## GOAL OF THE EXERCISE
Copy word for word the stretch of the UC protest trial update from "We have just" through "to support him!".

Trial Update and Call for Witnesses

As we reported here, last fall the UC regents voted once again to raise tuition by 8 percent (on top of the 32 percent increase the previous year) during a meeting at the isolated and heavily fortified facilities at UCSF Mission Bay. Around 400 students and workers showed up to protest the decision. During the protest, the police used pepper spray and batons to attack the protesters, and at one point an officer named Jared Kemper drew his pistol on a group of unarmed students. A number of students were arrested that day, and two of them -- Peter Howell and Eric Wilson -- are preparing for their upcoming trials.

Peter Howell is being charged with:
1) Penal Code section 148(b): removal of baton from Officer Kemper
2) Penal Code section 243(b): battery on a police officer (Kemper)
3) Penal Code section 148(a)(1): resisting, obstructing or delaying an officer (Officer Suttles)
4) Penal Code section 406: Rout: attempted riot
Eric Wilson is charged with:
1) PC section 243(c)(2): battery with injury on an officer (Officer Bolano)
2) PC section 148(a)(1): resisting, obstructing or delaying an officer (Officer Bolano and Sgt. Acuna)
3) PC section 148(a)(1): resisting, obstructing or delaying an officer (Officer Suttles)
4) PC section 406: Rout: attempted riot.
The matter is set for Jury Trial readiness on July 22nd, and as soon as a courtroom is available it will be sent out to trial, most likely during the week of July 25th-29th. The trial should last approximately 1 week and will take place at the Hall of Justice in San Francisco, located at 850 Bryant Street.

The defense is still looking for witnesses who would be willing to testify on behalf of either Howell or Wilson. If you were at the protest and saw either the incident with Officer Kemper or the incident in the stairwell, please leave a comment on this post at occupyca or send us an email at reclaimuc [at] gmail.com. We'll forward your contact info to the lawyers, but apart from that everything will remain entirely confidential. Also, if you know of other people who were at the protest on November 17, 2010, please let them know about the trial, forward them the link, and get the word out. We'll keep posting updates here as new information comes in.

Thursday, February 17, 2011

Preliminary Hearing for UC Merced Student Facing Felony Charges

UC Merced student Peter Howell, who was arraigned on December 28 after being subjected to a full-fledged manhunt by UCSF police, continues to face criminal charges stemming from the protest at the UC Regents' meeting at UCSF Mission Bay last November. The most serious of these charges is a felony, for allegedly taking the baton of and attacking UC Irvine police officer Jared Kemper, who pulled his gun on and threatened unarmed protesters. As thosewhouseit has convincingly documented (here and here), the charges are completely absurd -- KTVU's video of the incident clearly shows Kemper violently pushing his way through a group of students and in the process dropping his baton on the ground. Nevertheless, at his arraignment the judge refused to consider reducing the felony charge to a misdemeanor.

We have just received word that Peter's preliminary hearing will take place on Tuesday, Feb 22 at 9am in room 10 at 850 Bryant in San Francisco. Come out to support him!

## DATA SECTION
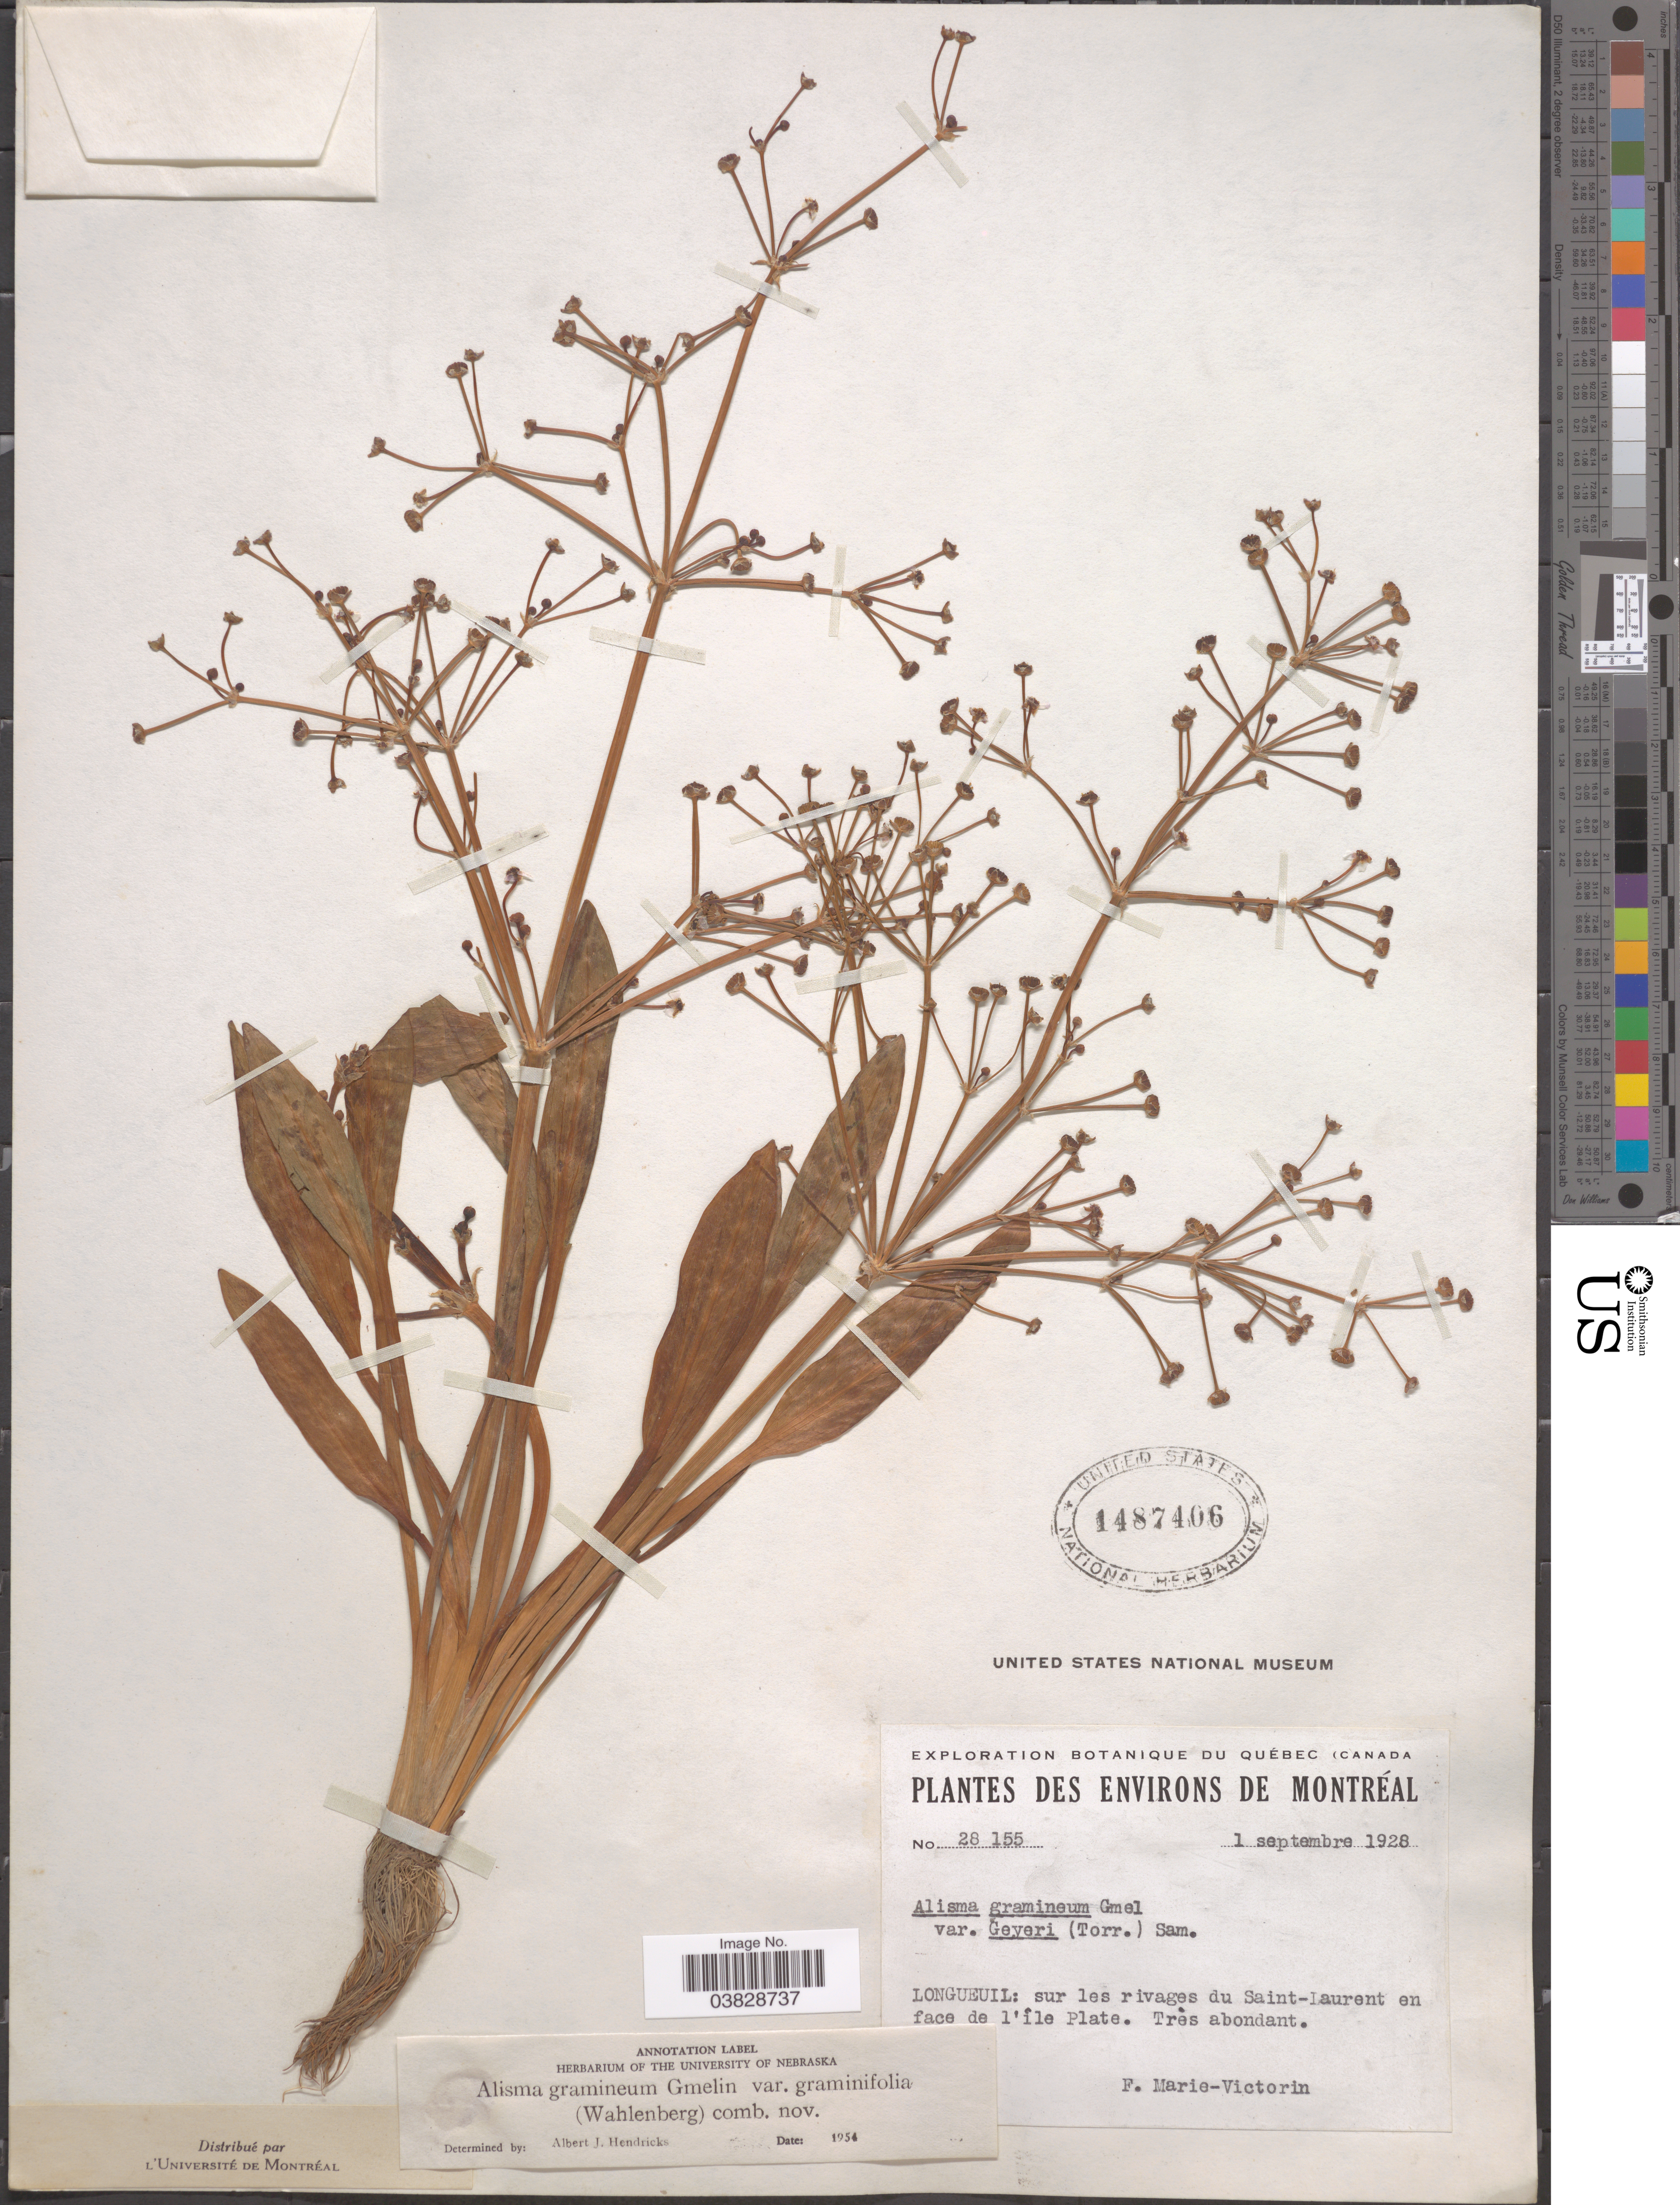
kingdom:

## THE OUTPUT
We have just received word that Peter's preliminary hearing will take place on Tuesday, Feb 22 at 9am in room 10 at 850 Bryant in San Francisco. Come out to support him!